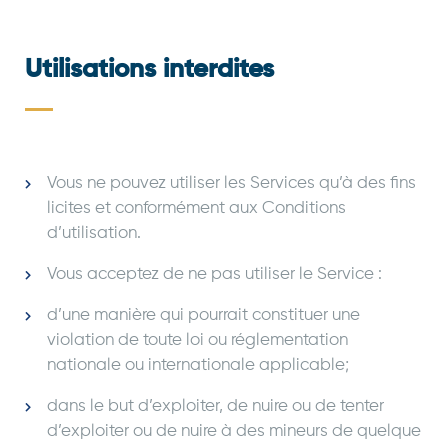
Utilisations interdites
Vous ne pouvez utiliser les Services qu’à des fins
licites et conformément aux Conditions
d’utilisation.
Vous acceptez de ne pas utiliser le Service :
d’une manière qui pourrait constituer une
violation de toute loi ou réglementation
nationale ou internationale applicable;
dans le but d’exploiter, de nuire ou de tenter
d’exploiter ou de nuire à des mineurs de quelque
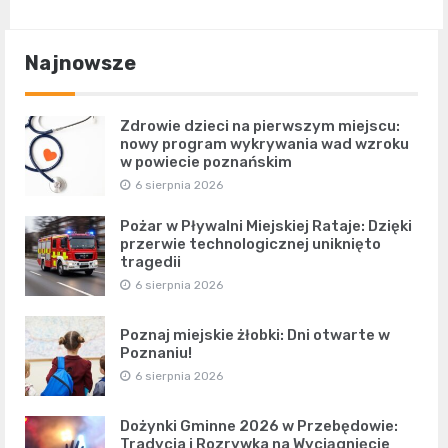
Najnowsze
Zdrowie dzieci na pierwszym miejscu:
nowy program wykrywania wad wzroku
w powiecie poznańskim
6 sierpnia 2026
Pożar w Pływalni Miejskiej Rataje: Dzięki
przerwie technologicznej uniknięto
tragedii
6 sierpnia 2026
Poznaj miejskie żłobki: Dni otwarte w
Poznaniu!
6 sierpnia 2026
Dożynki Gminne 2026 w Przebędowie:
Tradycja i Rozrywka na Wyciągnięcie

——

Would you set down the records exactly, with no pictures included?

Utilisations interdites
Vous ne pouvez utiliser les Services qu’à des fins
licites et conformément aux Conditions
d’utilisation.
Vous acceptez de ne pas utiliser le Service :
d’une manière qui pourrait constituer une
violation de toute loi ou réglementation
nationale ou internationale applicable;
dans le but d’exploiter, de nuire ou de tenter
d’exploiter ou de nuire à des mineurs de quelque
Najnowsze
Zdrowie dzieci na pierwszym miejscu:
nowy program wykrywania wad wzroku
w powiecie poznańskim
6 sierpnia 2026
Pożar w Pływalni Miejskiej Rataje: Dzięki
przerwie technologicznej uniknięto
tragedii
6 sierpnia 2026
Poznaj miejskie żłobki: Dni otwarte w
Poznaniu!
6 sierpnia 2026
Dożynki Gminne 2026 w Przebędowie:
Tradycja i Rozrywka na Wyciągnięcie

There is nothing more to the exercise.